Keywords—lattice-based cryptography, post-quantum cryptography, Gaussian samplers, hardware security, FPGA.

I. INTRODUCTION

Post-quantum (or quantum-safe) cryptography has seen a substantial expansion, due to recent advances in scalable quantum computing. It is believed that such a device would compromise the security of all current public-key cryptographic algorithms used for secure communication, based on the hardness of factoring prime numbers (RSA) or the discrete logarithm problem (ECC/ECDSA). The need to transition towards quantum-safe cryptography is reflected by the stance of government agencies, including CNSS and CESG [1], [2], and a NIST call for quantum-safe algorithms [3]. Among the quantum-safe cryptographic schemes proposed, lattice-based cryptography has emerged as an appealing candidate, due to its security; offering average-case to worst-case hardness, its efficiency; outperforming other quantum-safe and classical software or hardware architectures, and versatility; showing suitability for advanced cryptographic services such as identity-based encryption (IBE) and fully-homomorphic encryption, as well as standard primitives such as encryption, signatures, and key exchange [4].

Almost all lattice-based cryptographic schemes require sampling from an error distribution, usually a discrete Gaussian distribution. This error hides computations on secret-key data within learning with errors (LWE) or short integer solution (SIS) based cryptographic schemes [1]. The use of discrete Gaussian samplers also enables lattice-based schemes to provide compact ciphertexts or signatures, as well as smaller key sizes, and in general efficient instantiations.

Being one of the main modules within lattice-based cryptography, the discrete Gaussian sampler must be efficient to avoid excessive resource occupation or performance degradation. Practical architectures of discrete Gaussian samplers have been proposed [5]–[11], however, to date all of them are designed on a case-by-case basis and there has yet been a proposal for a generic hardware design.

This paper proposes a scalable discrete Gaussian sampling template suitable for all lattice-based cryptographic applications. The design combines the use of Gaussian convolutions [12] with an efficient constant-time cumulative distribution table (CDT) [13] sampler to guarantee reusability, high performance, and time-independence. Previous research demonstrated that the CDT sampling technique achieves better performance, with small resource utilisation, compared to the other sampling techniques [5]. However, the CDT scalability problem was not addressed, limiting the possible practical use of this approach in schemes characterised by large parameters [14]. This research addresses this issue, presenting the following three main contributions.

Firstly, a discrete Gaussian sampler template is formulated to demonstrate that a number of smaller samplers can be combined, in parallel, to produce a sample from much larger parameters, via convolutions. As such, inconceivably large standard deviations, such as those in Dilithium-G [14], become feasible and efficient when implemented in hardware. Furthermore, the use of a hierarchical structure for sampling simplifies the application of side-channel countermeasures, and limits their overhead in terms of performance and area occupation.

□ □ □ □ □

> **Task list**
1. Answer these from the sampler text:
(a) Which two problems does the text give as the basis for the security of RSA and ECC/ECDSA?
(b) Which two things does the proposed design combine?
(c) Which scheme is named for its very large standard deviations?
2. Pull out every line of the records that contains the string "kern". Case counts.
The text and the records come from separate sources.

> **Stored data**
□ □ □ □ □

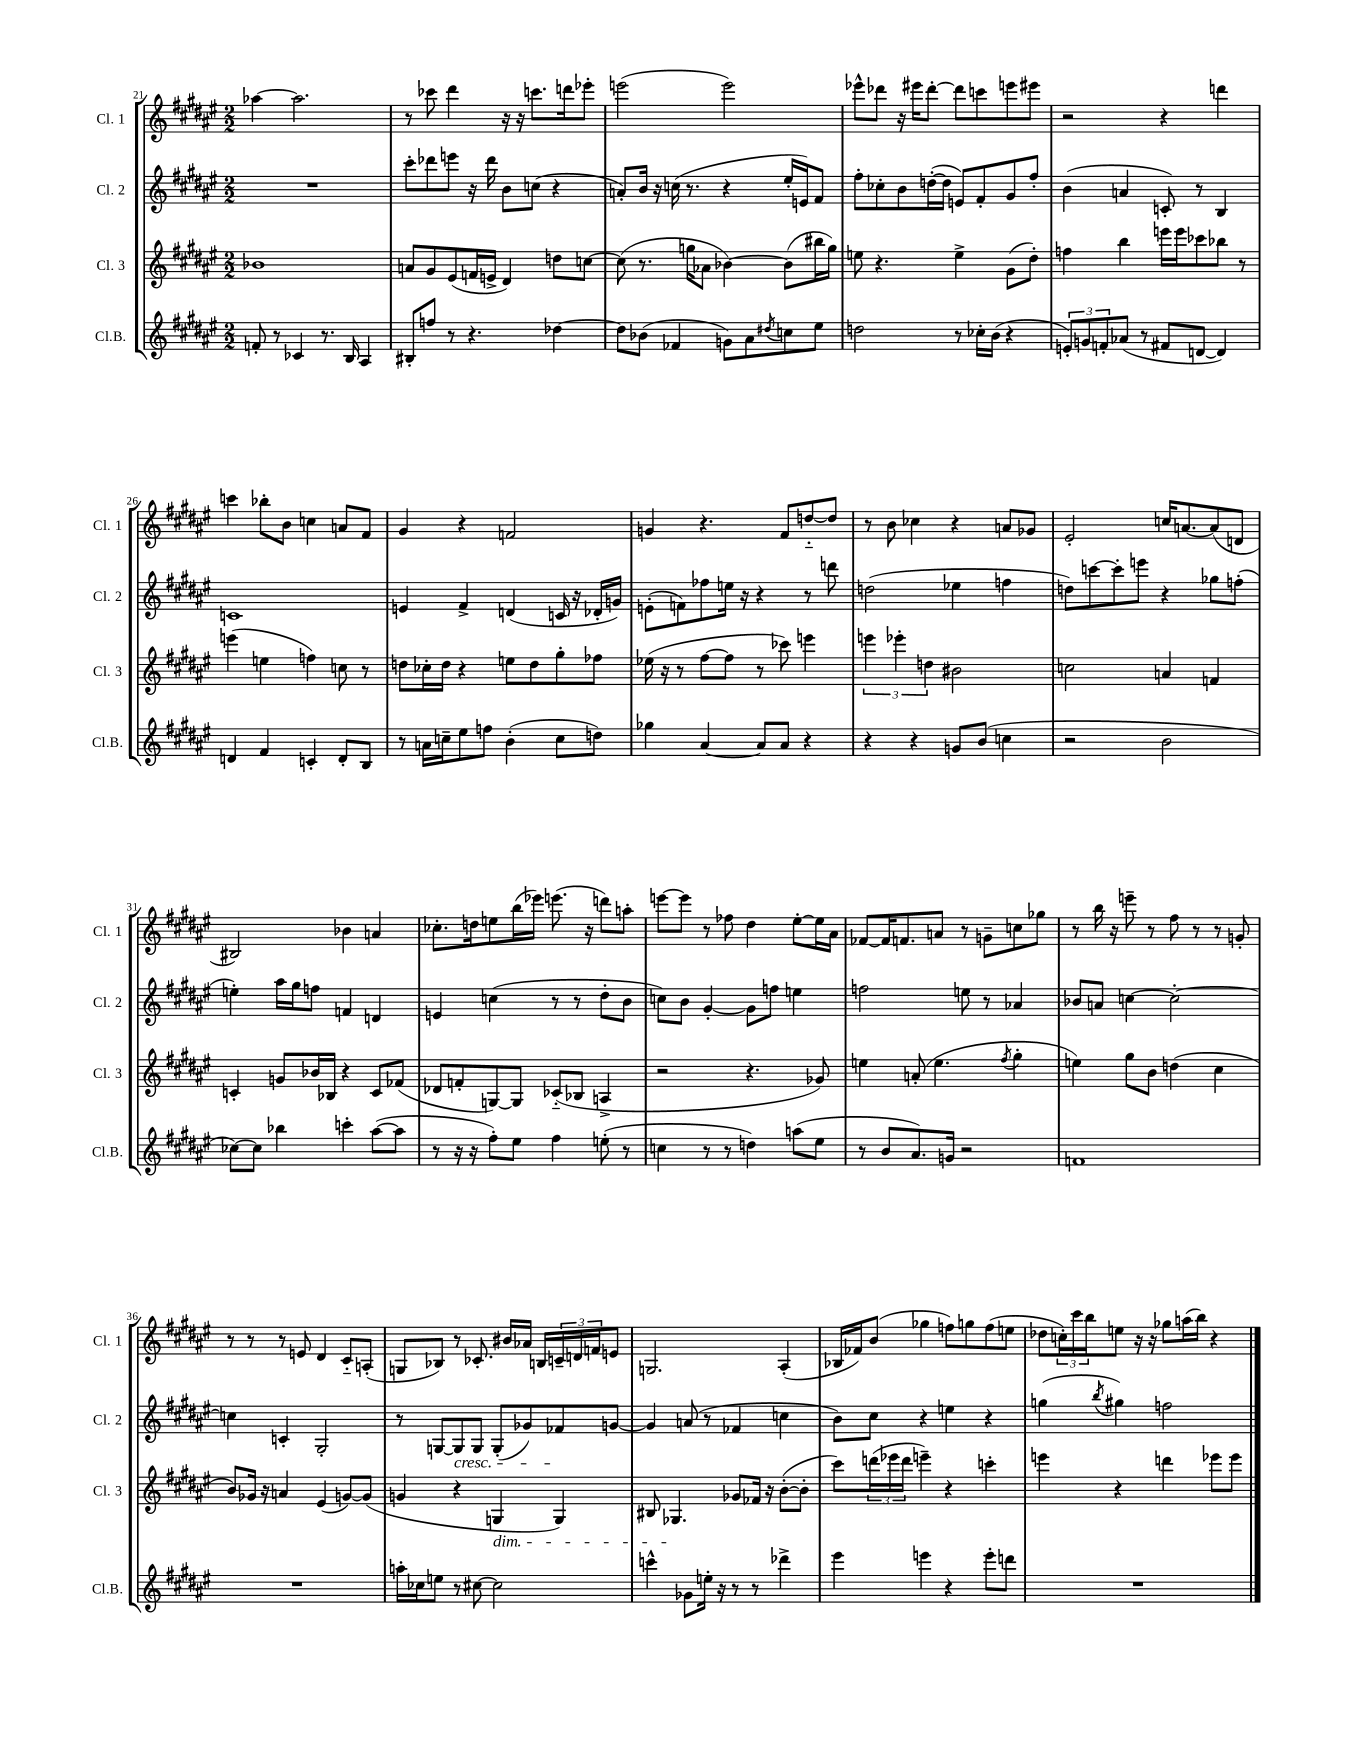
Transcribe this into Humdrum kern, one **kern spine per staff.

**kern	**kern	**kern	**kern
*staff4	*staff3	*staff2	*staff1
*clefG2	*clefG2	*clefG2	*clefG2
*k[f#c#g#d#a#e#]	*k[f#c#g#d#a#e#]	*k[f#c#g#d#a#e#]	*k[f#c#g#d#a#e#]
*M2/2	*M2/2	*M2/2	*M2/2
8f'/	1b-	1r	[4aa-\
8r	.	.	.
4c-/	.	.	2.aa-\]
8.r	.	.	.
16B/	.	.	.
4A#/	.	.	.
=	=	=	=
8B#'/L	8a/L	8ccc#'\L	8r
8ff/J	8g#/	8ddd-\	8ccc-\
8r	(8e#/	8eee\J	4ddd#\
4.r	16f/L	16r	.
.	16e^/JJ	16ddd-\	.
.	4d#/)	8b\L	16r
.	.	.	16r
.	.	(8cc\J	8.ccc\L
[4dd-\	8dd\L	4r	.
.	.	.	16ddd\k
.	[8cc\J	.	8eee-'\J
=	=	=	=
8dd-\]L	(8cc\]	8a'/L)	(2eee\
(8b-\J	8.r	16b/Jk	.
.	.	16r	.
4f-/	.	(16cc\	.
.	16gg\LK	8.r	.
.	8a-\J	.	.
8g\L)	[4b-\)	4r	2eee\)
8a#\	.	.	.
8qdd#/	.	.	.
8cc\	(8b-\]L	16ee#'/LL	.
.	.	16e/J)	.
8ee#\J	16bb#\L	8f#/J	.
.	16gg\JJ)	.	.
=	=	=	=
2dd\	8ee\	8ff#'\L	8eee-^^\L
.	4.r	8cc-'\	8ddd-\J
.	.	8b\	16r
.	.	.	16eee#\LK
.	.	([16dd'\L	[8ddd-'\J
.	.	16dd\]JJ	.
8r	4ee^\	8e/L)	8ddd-\]L
16cc-'\LL	.	8f#'/	8ccc\
(16b\JJ	.	.	.
4r	(8g#\L	8g#/	8eee\
.	8dd#'\J)	8ff#'/J	8eee#\J
=	=	=	=
12e'/L)	4ff\	(4b\	2r
12g/	.	.	.
12f'/	.	.	.
(8a-/J	4bb\	4a/	.
8r	.	.	.
8f#/L	16eee\LL	8c'/)	4r
.	16eee\J	.	.
[8d/J	8ccc-\	8r	.
4d/])	8bb-\J	4B/	4ddd\
.	8r	.	.
=	=	=	=
4d/	(4eee\	1c	4ccc\
4f#/	4ee\	.	8bb-'\L
.	.	.	8b\J
4c'/	4ff\)	.	4cc\
8d'/L	8cc\	.	8a/L
8B/J	8r	.	8f#/J
=	=	=	=
8r	8dd\L	4e/	4g#/
16a\LL	16cc-'\L	.	.
16cc~\J	16dd\JJ	.	.
8ee#\	4r	4f#^/	4r
8ff\J	.	.	.
(4b'\	8ee\L	(4d/	2f/
.	8dd\	.	.
8cc\L	8gg#'\	16c/	.
.	.	16r	.
8dd\J)	8ff-\J	16d-'/LL	.
.	.	16g/JJ)	.
=	=	=	=
4gg-\	(16ee-\	(8e'\L	4g/
.	16r	.	.
.	8r	8f\)	.
[4a#/	[8ff#\L	8ff-\	4.r
.	8ff#\]J	16ee\Jk	.
.	.	16r	.
8a#/]L	8r	4r	.
8a#/J	8ccc-\)	.	8f#/L
4r	4eee\	8r	[8dd'~/
.	.	8ddd\	8dd/]J
=	=	=	=
4r	6eee\	(2dd\	8r
.	.	.	8b\
.	6eee-'\	.	.
4r	.	.	4cc-\
.	6dd\	.	.
8g/L	2b#\	4ee-\	4r
(8b/J	.	.	.
4cc\	.	4ff\	8a/L
.	.	.	8g-/J
=	=	=	=
2r	2cc\	8dd\L)	2e#'/
.	.	[8ccc\	.
.	.	8ccc'\]	.
.	.	8eee\J	.
2b\	4a/	4r	16cc/LK
.	.	.	[8.a/
.	4f/	8gg-\L	(8a/]
.	.	(8ff'\J	8d/J
=	=	=	=
[8cc-\L)	4c'/	4ee'\)	2B#/)
8cc-\]J	.	.	.
4bb-\	8g/L	16aa#\LL	.
.	.	16gg#\J	.
.	16b-/L	8ff\J	.
.	16B-/JJ	.	.
4ccc'\	4r	4f/	4b-\
([8aa#\L	8c/L	4d/	4a/
8aa#\]J	(8f-/J	.	.
=	=	=	=
8r	8d-/L	4e/	8.cc-'\L
16r	8f'/	.	.
16r	.	.	16dd\k
8ff#'\L)	[8G/)	(4cc\	8ee\
8ee#\J	8G/]J	.	(16bb\L
.	.	.	16eee-\JJ)
4ff#\	(8c-'~/L	8r	(8.eee\
.	8B-/J	8r	.
.	.	.	16r
(8ee'\	4A^/	8dd#'\L	8ddd\L)
8r	.	8b\J	8aa'\J
=	=	=	=
4cc\	2r	8cc\L)	[8eee\L
.	.	8b\J	8eee\]J
8r	.	[4g#'/	8r
8r	.	.	8ff-\
4dd\)	4.r	8g#\]L	4dd#\
.	.	8ff\J	.
(8aa\L	.	4ee\	[8ee#'\L
8ee#\J	8g-/)	.	16ee#\]L
.	.	.	16a#\JJ
=	=	=	=
8r	4ee\	2ff\	[8f-/L
8b/L	.	.	16f-/]K
.	.	.	8.f/
8.a#/)	(8a'/	.	.
.	4.ee\	.	8a/J
16g/Jk	.	.	.
2r	.	8ee\	8r
.	.	8r	8g~\L
.	8qff#/	.	.
.	4gg#'\	4a-/	8cc\
.	.	.	8gg-\J
=	=	=	=
1f	4ee\)	8b-/L	8r
.	.	8a/J	16bb\
.	.	.	16r
.	8gg#\L	[4cc\	8eee~\
.	8b\J	.	8r
.	(4dd\	2cc'\_	8ff#\
.	.	.	8r
.	4cc#\	.	8r
.	.	.	8g'/
=	=	=	=
1r	8b/L)	4cc\]	8r
.	16g-/Jk	.	8r
.	16r	.	.
.	4a/	4c'/	8r
.	.	.	8e/
.	(4e#/	2G#'/	4d#/
.	[8g/L)	.	8c#'~/L
.	(8g/]J	.	(8A'/J
=	=	=	=
16aa'\LL	4g/	8r	8G/L
16cc-\J	.	.	.
8ee\J	.	[8G/L	8B-/J)
8r	4r	8G/]	8r
[8cc#\	.	8G/J	8.c-'/
2cc#\]	4G/	(8G'/L	.
.	.	.	16b#/LL
.	.	8g-/)	16a-/JJ
.	.	.	16B/LL
.	4G/)	8f-/	24c~/
.	.	.	24d/
.	.	.	24f/J
.	.	[8g/J	8e/J
=	=	=	=
4ccc^^\	8B#/	4g/]	2.G/
.	4.G-/	.	.
8g-\L	.	(8a/	.
16ee'\Jk	.	8r	.
16r	.	.	.
8r	8g-/L	4f-/	.
8r	16f-/Jk	.	.
.	16r	.	.
4ddd-^\	([8b'\L	4cc\	(4A#'/
.	8b'\]J	.	.
=	=	=	=
4eee#\	8ccc#\L)	8b\L)	16B-/LL
.	.	.	16f-/J)
.	(24ddd\L	8cc#\J	(8b/J
.	24eee-\	.	.
.	24ddd\JJ	.	.
4eee\	4eee~\)	4r	4gg-\
4r	4r	4ee\	8ff\L)
.	.	.	8gg\
8eee'\L	4ccc'\	4r	(8ff\
8ddd\J	.	.	8ee\J
=	=	=	=
1r	4eee\	(4gg\	8dd-\L
.	.	.	24cc'\L)
.	.	.	24ccc#\
.	.	.	24bb\J
.	.	8qbb/	.
.	4r	4gg#\)	8ee\J
.	.	.	16r
.	.	.	16r
.	4ddd\	2ff\	8gg-\L
.	.	.	(16aa\L
.	.	.	16bb\JJ)
.	8eee-\L	.	4r
.	8eee-\J	.	.
==	==	==	==
*-	*-	*-	*-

□ □ □ □ □

> **Solutions below**
1.
(a) The hardness of factoring prime numbers (RSA) and the discrete logarithm problem (ECC/ECDSA).
(b) Gaussian convolutions and an efficient constant-time cumulative distribution table (CDT) sampler.
(c) Dilithium-G.

2.
Transcribe this into Humdrum kern, one **kern spine per staff.
**kern	**kern	**kern	**kern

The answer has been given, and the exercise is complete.